(Beginning of Working data)
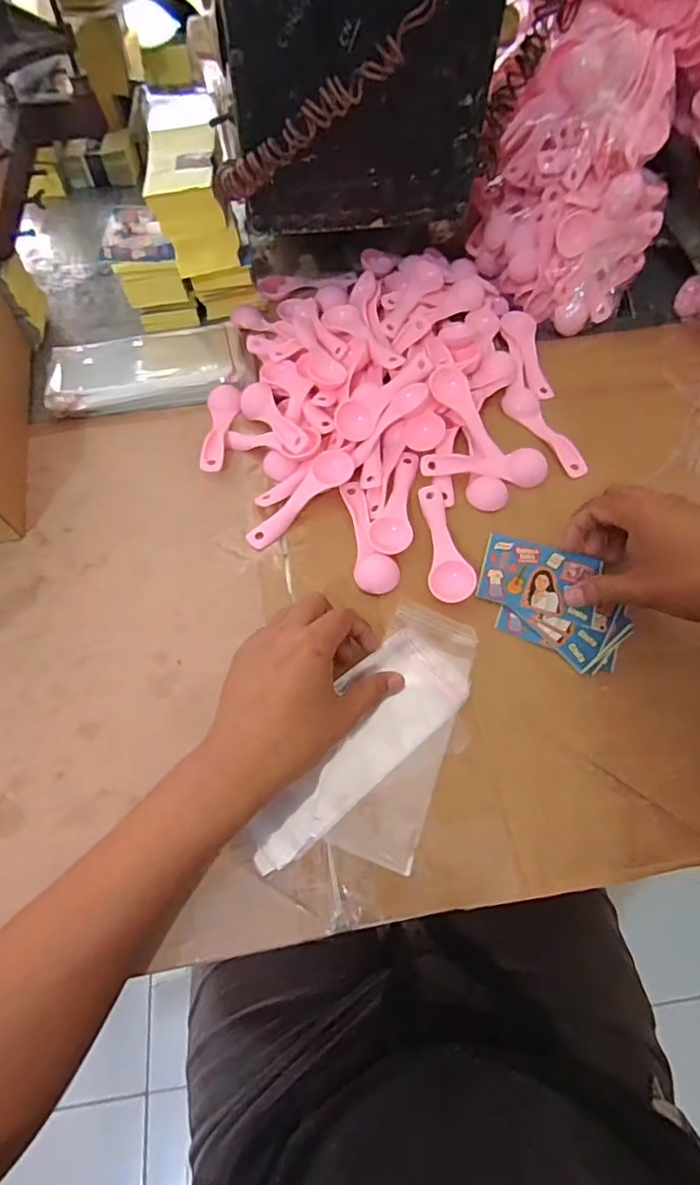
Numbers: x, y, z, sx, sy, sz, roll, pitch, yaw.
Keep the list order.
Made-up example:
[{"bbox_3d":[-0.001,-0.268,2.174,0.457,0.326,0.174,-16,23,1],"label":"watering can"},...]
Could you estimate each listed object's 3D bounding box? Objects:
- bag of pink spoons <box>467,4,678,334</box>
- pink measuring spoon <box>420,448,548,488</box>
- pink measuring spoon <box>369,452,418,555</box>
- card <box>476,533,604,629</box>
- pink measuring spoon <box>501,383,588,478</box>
[{"bbox_3d":[0.221,-0.382,0.513,0.158,0.185,0.138,-7,65,-3],"label":"bag of pink spoons"},{"bbox_3d":[0.119,-0.112,0.479,0.110,0.010,0.036,1,65,1],"label":"pink measuring spoon"},{"bbox_3d":[0.038,-0.079,0.459,0.033,0.010,0.104,7,65,3],"label":"pink measuring spoon"},{"bbox_3d":[0.153,-0.012,0.437,0.091,0.005,0.061,15,66,7],"label":"card"},{"bbox_3d":[0.178,-0.155,0.506,0.036,0.013,0.121,-15,66,-7],"label":"pink measuring spoon"}]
(End of Working data)
Aim of the exercise: Copy out, word for word, the part of the entries above that begins at the line with "Could you estimate" and ends at the line with "- card <box>476,533,604,629</box>", including both.

Solution to this exercise:
Could you estimate each listed object's 3D bounding box? Objects:
- bag of pink spoons <box>467,4,678,334</box>
- pink measuring spoon <box>420,448,548,488</box>
- pink measuring spoon <box>369,452,418,555</box>
- card <box>476,533,604,629</box>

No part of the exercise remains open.